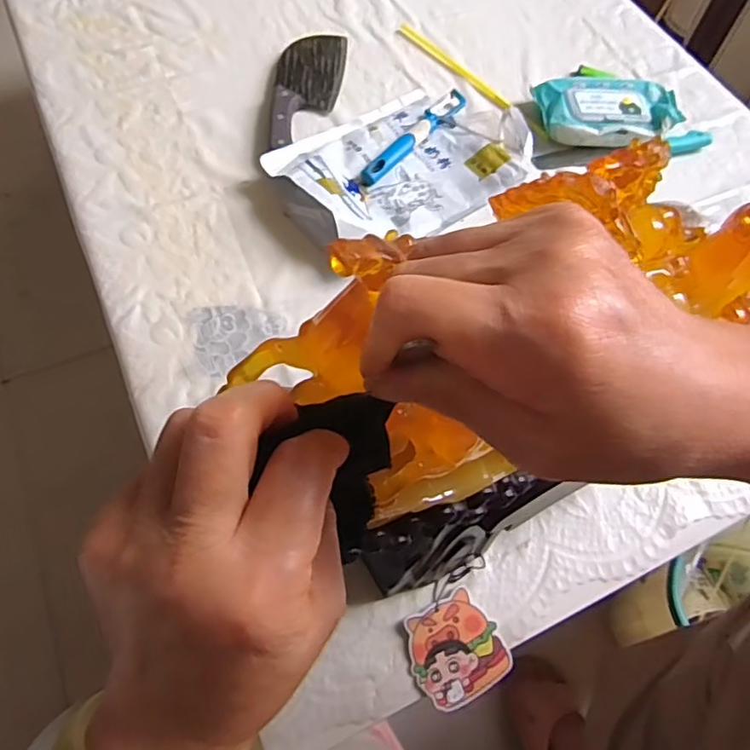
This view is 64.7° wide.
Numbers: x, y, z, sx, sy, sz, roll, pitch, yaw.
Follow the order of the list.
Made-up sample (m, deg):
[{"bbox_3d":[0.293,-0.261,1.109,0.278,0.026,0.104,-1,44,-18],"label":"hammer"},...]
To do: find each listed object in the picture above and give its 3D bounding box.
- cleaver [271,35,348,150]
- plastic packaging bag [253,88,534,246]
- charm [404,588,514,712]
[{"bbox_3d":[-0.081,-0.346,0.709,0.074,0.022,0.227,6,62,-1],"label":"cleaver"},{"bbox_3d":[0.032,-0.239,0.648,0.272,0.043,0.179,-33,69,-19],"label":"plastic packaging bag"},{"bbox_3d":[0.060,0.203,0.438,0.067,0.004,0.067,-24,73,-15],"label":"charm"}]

What is expected >>
Copy the records above exactly, from the first line through the line containing "- plastic packaging bag [253,88,534,246]", and leave out the pictures.

Response area >>
This view is 64.7° wide.
Numbers: x, y, z, sx, sy, sz, roll, pitch, yaw.
Follow the order of the list.
Made-up sample (m, deg):
[{"bbox_3d":[0.293,-0.261,1.109,0.278,0.026,0.104,-1,44,-18],"label":"hammer"},...]
To do: find each listed object in the picture above and give its 3D bounding box.
- cleaver [271,35,348,150]
- plastic packaging bag [253,88,534,246]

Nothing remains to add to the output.